Richard thought about becoming Peter’s Virgil, giving the poor kid a break by flatly explaining all the stuff he’d eventually have to piece together on his own, if he and Zula stayed together. He did not actually do it, but the words he’d speak had been loosed in his mind. If there was such a thing as a mind’s eye, then his mind’s mouth had started talking.

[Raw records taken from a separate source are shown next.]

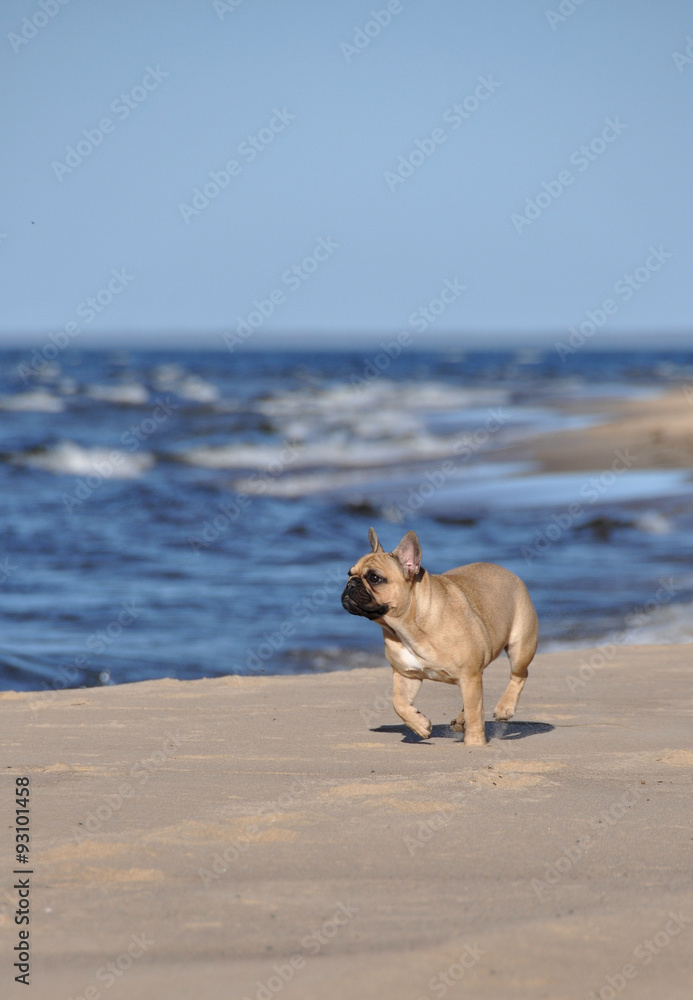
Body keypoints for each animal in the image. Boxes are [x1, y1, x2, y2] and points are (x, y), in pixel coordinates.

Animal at [344, 532, 536, 744]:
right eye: (349, 573)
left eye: (374, 578)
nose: (350, 583)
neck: (407, 627)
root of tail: (510, 574)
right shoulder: (406, 674)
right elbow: (398, 702)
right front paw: (419, 724)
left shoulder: (469, 675)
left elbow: (475, 714)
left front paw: (475, 742)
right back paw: (461, 720)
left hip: (520, 648)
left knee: (519, 675)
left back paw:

He cast his eye over a slight bulge in the ground surrounded by a ring of frostbitten toadstools, like a boil striving to erupt through the lawn from some underlying Grimm brothers stratum. That’s what’s left of the oak tree. The clothesline ran from it to the side of the house — just there, beside the chimney, you can see the bracket. Mom was upstairs dying. The nature of what ailed her created a need for frequent changes of bed linens. I offered to drive into town and buy more sheets at J.C. Penney — this was pre-Walmart. Patricia was affronted. As if this were me accusing her of being a bad daughter. A load of sheets was finished, but the dryer was still busy, so she hung them up on the clothesline. It was one of those days when you could tell that a storm was coming. We were up there sitting around Mom’s bed in midafternoon singing hymns, and we heard the thunder rolling across the prairie like billiard balls. Pat went downstairs to take the sheets off the line before the rain came. We all heard the bolt that killed her. Sounded like ten sticks of dynamite going off right outside the window. It hit the tree and traveled down the clothesline and right down her arm through her heart to the ground. Power went out, Mom woke up, things were confused for a minute or two. Finally Jake happened to look out the window and saw Pat down in the grass, already with a sheet on her. We never told Mom that her daughter was dead. Would have made for some awkward explaining. She lost consciousness later that day and died three days after that. We buried them together.